Friday, 9th of September was the day that we had planned to steam Victoria to the vintage harvesting weekend at Heyshott, in West Sussex, so a fire was lit at about 8.30 am and steam was raised while we made final preparations for the weekend away. The mornings weather hinted at the approaching autumn but the sun soon burned off the mist and shone on Victorias’ brightwork and varnished paint, she was looking her usual fine self and soon the hand on the pressure gauge began to move. Once Wendy had stowed the last of the provisions and the final case of wine, we were ready to hitch the wagon to the engine and set off. Our route was down into Liss village, up East Hill to Hill Brow, cross the border into West Sussex, then the long descent to Rogate where we would join the A 272 to Midhurst. From Midhurst the village of Heyshott was only a couple of miles on the Chichester road, piece of cake.
We had recently mounted a flashing amber beacon onto our support vehicle and we found this very useful when travelling the narrow and winding lanes to Rogate, sending the car on ahead to alert approaching motorists to hopefully lessen the shock when they came face to face with a traction engine filling the road. Rogate was reached without incident and we joined the main road, now being able to make a bit better speed. The day was fine, the engine was behaving herself and all was well, this is what our hobby is all about… hold that thought.

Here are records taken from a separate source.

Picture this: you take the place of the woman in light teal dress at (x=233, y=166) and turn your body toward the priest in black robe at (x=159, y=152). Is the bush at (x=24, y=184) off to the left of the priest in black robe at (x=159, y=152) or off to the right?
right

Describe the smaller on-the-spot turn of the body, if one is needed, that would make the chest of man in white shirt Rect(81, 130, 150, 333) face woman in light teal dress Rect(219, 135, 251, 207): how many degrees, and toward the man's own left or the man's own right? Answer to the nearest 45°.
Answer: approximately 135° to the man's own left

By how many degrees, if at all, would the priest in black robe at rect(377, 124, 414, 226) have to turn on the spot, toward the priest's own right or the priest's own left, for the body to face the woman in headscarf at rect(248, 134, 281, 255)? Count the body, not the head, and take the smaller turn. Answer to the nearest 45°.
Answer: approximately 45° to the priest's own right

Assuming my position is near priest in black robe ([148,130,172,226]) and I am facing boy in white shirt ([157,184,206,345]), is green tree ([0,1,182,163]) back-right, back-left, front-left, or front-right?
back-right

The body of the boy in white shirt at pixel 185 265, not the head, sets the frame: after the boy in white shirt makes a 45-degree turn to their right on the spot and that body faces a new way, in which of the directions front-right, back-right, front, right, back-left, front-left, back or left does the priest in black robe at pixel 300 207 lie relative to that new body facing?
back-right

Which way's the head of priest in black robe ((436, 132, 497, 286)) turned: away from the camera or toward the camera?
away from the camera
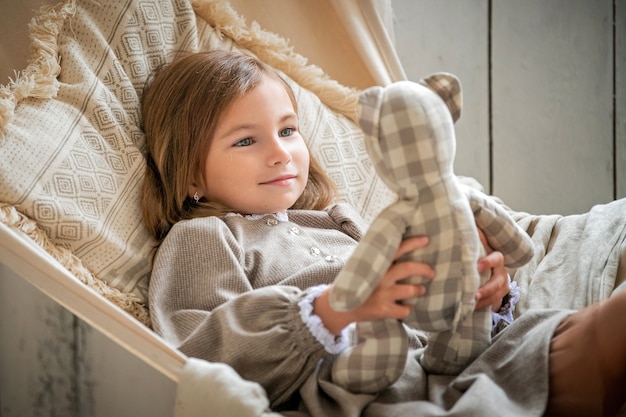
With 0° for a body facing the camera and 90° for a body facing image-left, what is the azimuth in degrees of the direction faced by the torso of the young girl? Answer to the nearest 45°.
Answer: approximately 315°

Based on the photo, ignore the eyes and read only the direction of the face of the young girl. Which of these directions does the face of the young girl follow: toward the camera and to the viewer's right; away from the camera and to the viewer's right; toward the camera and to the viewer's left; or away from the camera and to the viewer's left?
toward the camera and to the viewer's right
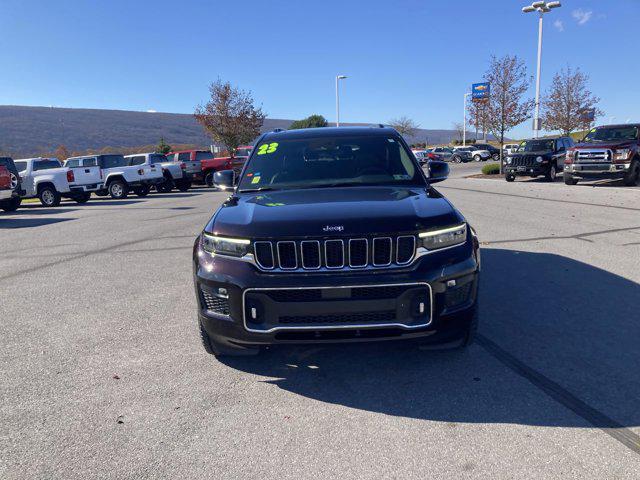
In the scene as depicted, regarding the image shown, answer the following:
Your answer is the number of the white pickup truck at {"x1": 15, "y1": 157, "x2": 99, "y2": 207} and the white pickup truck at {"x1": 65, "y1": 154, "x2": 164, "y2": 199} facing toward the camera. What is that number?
0

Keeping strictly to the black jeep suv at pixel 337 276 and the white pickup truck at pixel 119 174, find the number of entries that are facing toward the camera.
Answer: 1

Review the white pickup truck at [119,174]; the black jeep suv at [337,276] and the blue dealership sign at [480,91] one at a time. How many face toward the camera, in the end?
2

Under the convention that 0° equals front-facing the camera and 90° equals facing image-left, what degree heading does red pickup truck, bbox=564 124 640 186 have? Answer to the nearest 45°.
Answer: approximately 45°

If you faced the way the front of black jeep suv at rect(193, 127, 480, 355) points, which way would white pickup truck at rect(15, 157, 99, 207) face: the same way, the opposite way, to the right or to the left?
to the right

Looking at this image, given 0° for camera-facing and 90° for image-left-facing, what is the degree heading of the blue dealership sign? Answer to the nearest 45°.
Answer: approximately 0°

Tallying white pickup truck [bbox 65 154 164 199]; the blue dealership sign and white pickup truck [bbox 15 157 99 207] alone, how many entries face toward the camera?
1

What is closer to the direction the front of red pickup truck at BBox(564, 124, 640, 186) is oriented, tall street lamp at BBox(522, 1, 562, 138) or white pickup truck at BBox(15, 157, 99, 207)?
the white pickup truck
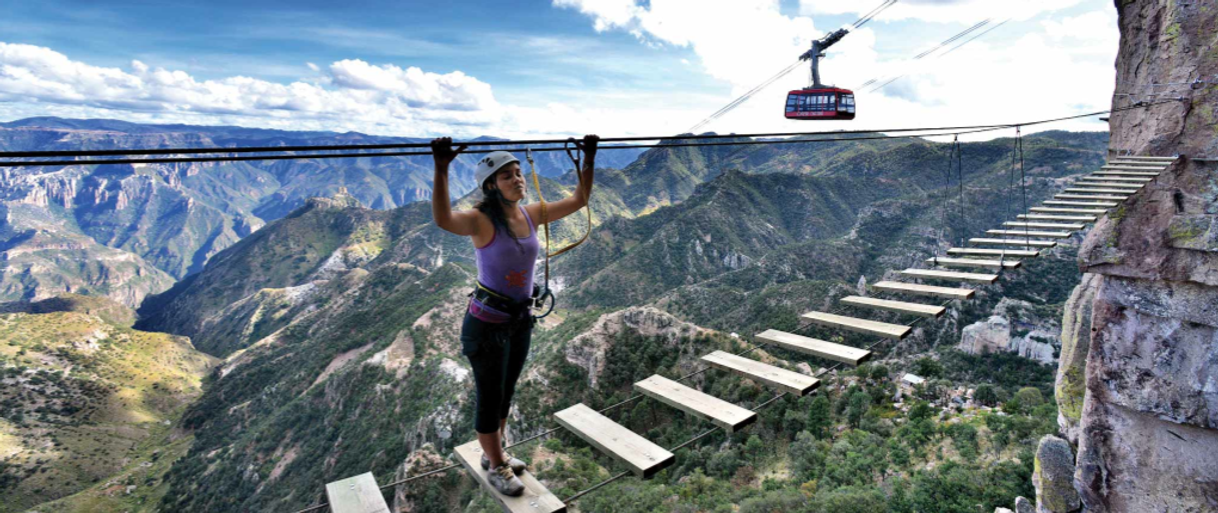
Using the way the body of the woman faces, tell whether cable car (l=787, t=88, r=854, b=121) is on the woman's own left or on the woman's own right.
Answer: on the woman's own left

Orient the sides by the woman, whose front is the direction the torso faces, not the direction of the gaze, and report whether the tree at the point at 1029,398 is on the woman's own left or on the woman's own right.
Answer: on the woman's own left

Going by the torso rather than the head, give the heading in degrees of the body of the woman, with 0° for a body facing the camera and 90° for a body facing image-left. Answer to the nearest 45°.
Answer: approximately 315°

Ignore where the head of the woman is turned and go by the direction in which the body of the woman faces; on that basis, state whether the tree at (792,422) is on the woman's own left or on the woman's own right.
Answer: on the woman's own left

On previous trips to Heyshott we had found a convenient hydrant to stop and pick up water, it was in a lay-by and nicely off the road, so we planned to stop here again. On our arrival we discovered that a car was parked partially covering the hydrant so as to make it impossible to access. As we stood there scratching our heads, several locals joined us offering various helpful suggestions but unable to tell us who owned the offending car. An alternative plan was required. After some scouting we chanced upon another hydrant that was a little way back along our route so we abandoned the living wagon, drove back to it and managed to successfully fill up with water. After recoupling we continued our trip moaning a bit about cars parked over hydrants and the resulting loss of time but our moods soon brightened as we neared the rally field. The ground was really quite soft and after positioning the living wagon and parking Victoria the bit of field in front of our camp resembled Clapham Junction and had the effect of speed humps on passing traffic, even the local bobby on his motorbike commented on the fact.
We had arrived safe and sound, Victoria had, generally behaved like a lady and we were looking to the weekend at what is our favourite rally of the year.